**Challenge 1**
Which Bible verse is cited in the passage on marriage?
**Challenge 2**
Can you rewrite the passage on marriage, starting at "We have lost" and ending at "mystery of marriage.", with "beauty" replaced by "wonder"?

We have lost much of the beauty of marriage.  It is a relationship as no other.  It is the relationship that God Himself has chosen to reveal the mystery of Christ and the church.  As those around us view our marriage, they should see a picture of Christ and His church – because God has chosen that relationship to reveal His truth.  May the Lord renew our minds and hearts that we may see our marriage as He sees it.  Then, may we guard carefully the beauty and the mystery of marriage.

For of Him, and through Him, and to Him are all things:

to whom be glory forever.

Amen
Romans 11:36

No More Tug-o-War

imageCan you remember playing the game tug-o-war as a child? One player would get on one end of the rope, and the other would get on the other end.  Then each would pull as hard as he could to cause the other to come over to his side.  Remember?

Unfortunately, this simple game depicts so many marriages today. But, what is God’s intent for a marriage?  Does He intend for a husband and wife to pull against one another throughout a lifetime of marriage?  Are there Biblical answers that can help us? How can we find a solution?

**Dataset rows**
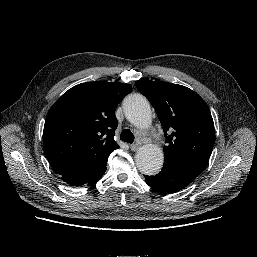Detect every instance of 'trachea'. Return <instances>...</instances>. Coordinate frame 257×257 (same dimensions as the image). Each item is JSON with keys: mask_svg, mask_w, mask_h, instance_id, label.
Masks as SVG:
<instances>
[{"mask_svg": "<svg viewBox=\"0 0 257 257\" xmlns=\"http://www.w3.org/2000/svg\"><path fill=\"white\" fill-rule=\"evenodd\" d=\"M120 139L127 143H133L134 142V135L129 129H125L120 134Z\"/></svg>", "mask_w": 257, "mask_h": 257, "instance_id": "obj_1", "label": "trachea"}]
</instances>
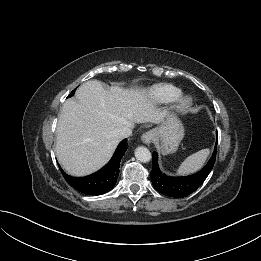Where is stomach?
<instances>
[{
  "mask_svg": "<svg viewBox=\"0 0 261 261\" xmlns=\"http://www.w3.org/2000/svg\"><path fill=\"white\" fill-rule=\"evenodd\" d=\"M155 144L163 155L177 151L184 137V128L180 120L173 115H167L161 125L153 130Z\"/></svg>",
  "mask_w": 261,
  "mask_h": 261,
  "instance_id": "obj_1",
  "label": "stomach"
}]
</instances>
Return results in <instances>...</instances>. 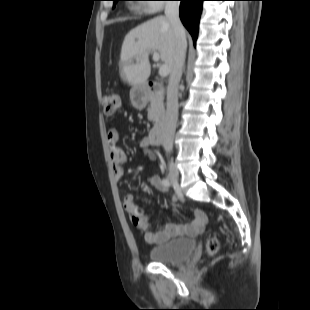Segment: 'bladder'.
I'll return each instance as SVG.
<instances>
[{
  "label": "bladder",
  "instance_id": "bladder-1",
  "mask_svg": "<svg viewBox=\"0 0 310 310\" xmlns=\"http://www.w3.org/2000/svg\"><path fill=\"white\" fill-rule=\"evenodd\" d=\"M196 249V242L190 238L171 239L149 250L152 262L178 264L188 260Z\"/></svg>",
  "mask_w": 310,
  "mask_h": 310
}]
</instances>
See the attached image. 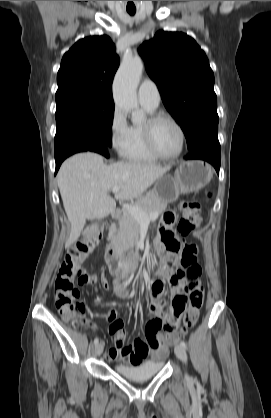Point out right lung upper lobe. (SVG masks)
<instances>
[{"label": "right lung upper lobe", "mask_w": 271, "mask_h": 418, "mask_svg": "<svg viewBox=\"0 0 271 418\" xmlns=\"http://www.w3.org/2000/svg\"><path fill=\"white\" fill-rule=\"evenodd\" d=\"M118 66L119 57L108 36L79 40L62 58L56 103L74 99L114 103L112 81Z\"/></svg>", "instance_id": "cb5924a9"}]
</instances>
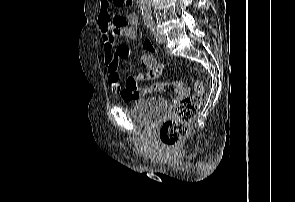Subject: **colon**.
<instances>
[{"instance_id": "obj_1", "label": "colon", "mask_w": 295, "mask_h": 202, "mask_svg": "<svg viewBox=\"0 0 295 202\" xmlns=\"http://www.w3.org/2000/svg\"><path fill=\"white\" fill-rule=\"evenodd\" d=\"M111 2L119 7H129L133 0H111ZM140 61L148 74L160 76L165 69L164 64L157 63V56H154V52H144V56H140ZM138 75H144V70H138ZM137 84H139V79L129 78L126 90H137ZM193 86L195 92L190 95V98H183L179 107L175 108L173 117L166 120L161 126L160 139L165 145L176 146L188 134L190 123L200 108L204 95V87L200 80L194 79ZM168 87L177 92L184 89L183 83L176 81L171 83L150 82L149 85H144V90L162 91Z\"/></svg>"}]
</instances>
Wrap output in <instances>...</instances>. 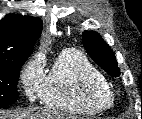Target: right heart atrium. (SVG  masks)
Masks as SVG:
<instances>
[{
    "label": "right heart atrium",
    "instance_id": "obj_1",
    "mask_svg": "<svg viewBox=\"0 0 142 119\" xmlns=\"http://www.w3.org/2000/svg\"><path fill=\"white\" fill-rule=\"evenodd\" d=\"M43 79L44 60L38 55L25 64L19 77L20 86L29 100L40 97Z\"/></svg>",
    "mask_w": 142,
    "mask_h": 119
}]
</instances>
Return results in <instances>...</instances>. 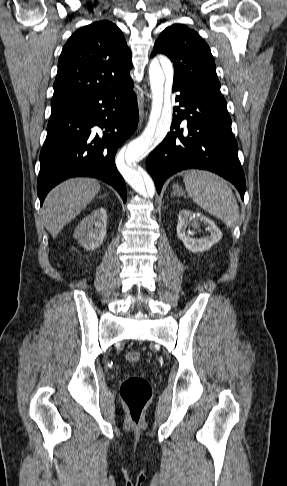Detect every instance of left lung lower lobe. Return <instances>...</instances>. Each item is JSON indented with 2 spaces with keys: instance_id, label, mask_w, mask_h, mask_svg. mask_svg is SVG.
I'll return each instance as SVG.
<instances>
[{
  "instance_id": "left-lung-lower-lobe-1",
  "label": "left lung lower lobe",
  "mask_w": 287,
  "mask_h": 486,
  "mask_svg": "<svg viewBox=\"0 0 287 486\" xmlns=\"http://www.w3.org/2000/svg\"><path fill=\"white\" fill-rule=\"evenodd\" d=\"M175 91L180 92L175 98L179 106L174 108L171 130L146 161L158 193L169 176L184 169L198 168L215 172L232 182L243 199L245 176L229 113L184 81L174 80ZM184 119H187L186 129L180 128Z\"/></svg>"
}]
</instances>
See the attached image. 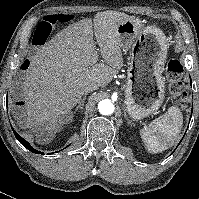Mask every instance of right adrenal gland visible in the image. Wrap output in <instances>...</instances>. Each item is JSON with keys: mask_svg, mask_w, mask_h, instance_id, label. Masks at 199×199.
Listing matches in <instances>:
<instances>
[{"mask_svg": "<svg viewBox=\"0 0 199 199\" xmlns=\"http://www.w3.org/2000/svg\"><path fill=\"white\" fill-rule=\"evenodd\" d=\"M85 99H86V96H84V97L81 99V101L79 102L78 106H77L76 109H75L76 111H77L78 109H83Z\"/></svg>", "mask_w": 199, "mask_h": 199, "instance_id": "2a0ac1e0", "label": "right adrenal gland"}]
</instances>
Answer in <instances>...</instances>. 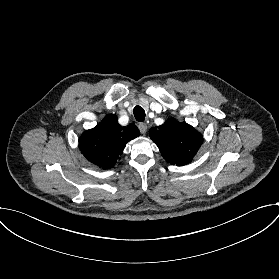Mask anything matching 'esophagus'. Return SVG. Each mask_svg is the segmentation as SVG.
Returning <instances> with one entry per match:
<instances>
[{
    "instance_id": "1",
    "label": "esophagus",
    "mask_w": 279,
    "mask_h": 279,
    "mask_svg": "<svg viewBox=\"0 0 279 279\" xmlns=\"http://www.w3.org/2000/svg\"><path fill=\"white\" fill-rule=\"evenodd\" d=\"M138 128H139L141 134L144 135L147 132L148 125L146 123H140V124H138Z\"/></svg>"
}]
</instances>
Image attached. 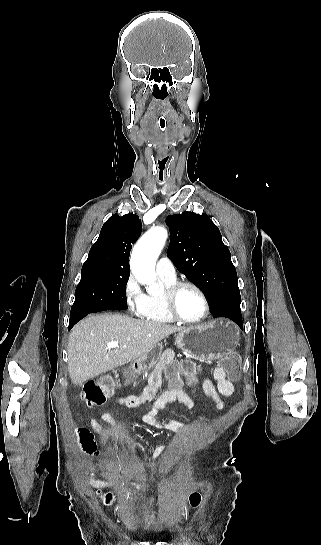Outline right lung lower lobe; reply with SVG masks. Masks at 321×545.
Returning a JSON list of instances; mask_svg holds the SVG:
<instances>
[{
  "mask_svg": "<svg viewBox=\"0 0 321 545\" xmlns=\"http://www.w3.org/2000/svg\"><path fill=\"white\" fill-rule=\"evenodd\" d=\"M127 309V300L125 301H119L116 304L112 305L109 310H124ZM90 312H83L80 314H76L74 316H70V323H69V330L83 317L88 315Z\"/></svg>",
  "mask_w": 321,
  "mask_h": 545,
  "instance_id": "1",
  "label": "right lung lower lobe"
}]
</instances>
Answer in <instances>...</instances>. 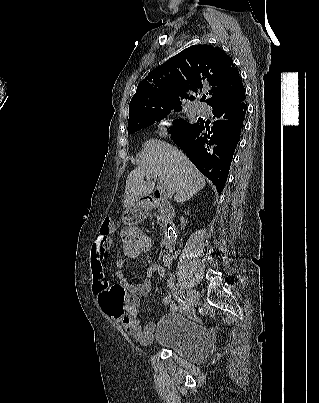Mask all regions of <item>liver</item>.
I'll return each mask as SVG.
<instances>
[{"mask_svg": "<svg viewBox=\"0 0 319 403\" xmlns=\"http://www.w3.org/2000/svg\"><path fill=\"white\" fill-rule=\"evenodd\" d=\"M140 156L138 167L127 176L123 200L126 208L154 190V182L144 181L145 176L154 173L165 183L168 194L174 195V201L179 203L189 200L205 187L204 176L183 152L169 143L147 140Z\"/></svg>", "mask_w": 319, "mask_h": 403, "instance_id": "liver-1", "label": "liver"}]
</instances>
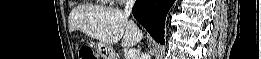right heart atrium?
Segmentation results:
<instances>
[{
  "mask_svg": "<svg viewBox=\"0 0 261 59\" xmlns=\"http://www.w3.org/2000/svg\"><path fill=\"white\" fill-rule=\"evenodd\" d=\"M113 1L116 2V3H123L125 0H113Z\"/></svg>",
  "mask_w": 261,
  "mask_h": 59,
  "instance_id": "right-heart-atrium-1",
  "label": "right heart atrium"
}]
</instances>
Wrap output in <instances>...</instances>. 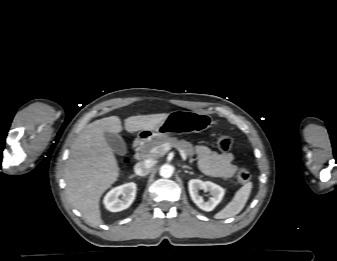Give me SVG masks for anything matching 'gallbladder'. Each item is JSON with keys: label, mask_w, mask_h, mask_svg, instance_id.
Returning a JSON list of instances; mask_svg holds the SVG:
<instances>
[{"label": "gallbladder", "mask_w": 337, "mask_h": 261, "mask_svg": "<svg viewBox=\"0 0 337 261\" xmlns=\"http://www.w3.org/2000/svg\"><path fill=\"white\" fill-rule=\"evenodd\" d=\"M104 137L115 153L118 155H125L127 153L126 143L120 135L105 132Z\"/></svg>", "instance_id": "1"}]
</instances>
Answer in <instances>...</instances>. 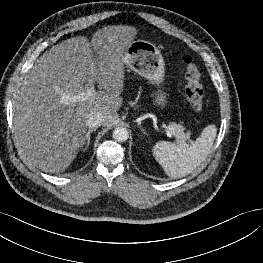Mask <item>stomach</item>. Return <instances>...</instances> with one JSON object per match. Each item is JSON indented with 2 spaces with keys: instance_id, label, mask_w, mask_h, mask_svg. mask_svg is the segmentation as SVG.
<instances>
[{
  "instance_id": "1",
  "label": "stomach",
  "mask_w": 263,
  "mask_h": 263,
  "mask_svg": "<svg viewBox=\"0 0 263 263\" xmlns=\"http://www.w3.org/2000/svg\"><path fill=\"white\" fill-rule=\"evenodd\" d=\"M125 65L157 88L152 94L154 104L163 109L168 104V94L162 90L165 63L160 50L145 40L132 41L125 51Z\"/></svg>"
}]
</instances>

**Complete answer 1**
Romans 11:36

**Complete answer 2**
We have lost much of the wonder of marriage.  It is a relationship as no other.  It is the relationship that God Himself has chosen to reveal the mystery of Christ and the church.  As those around us view our marriage, they should see a picture of Christ and His church – because God has chosen that relationship to reveal His truth.  May the Lord renew our minds and hearts that we may see our marriage as He sees it.  Then, may we guard carefully the wonder and the mystery of marriage.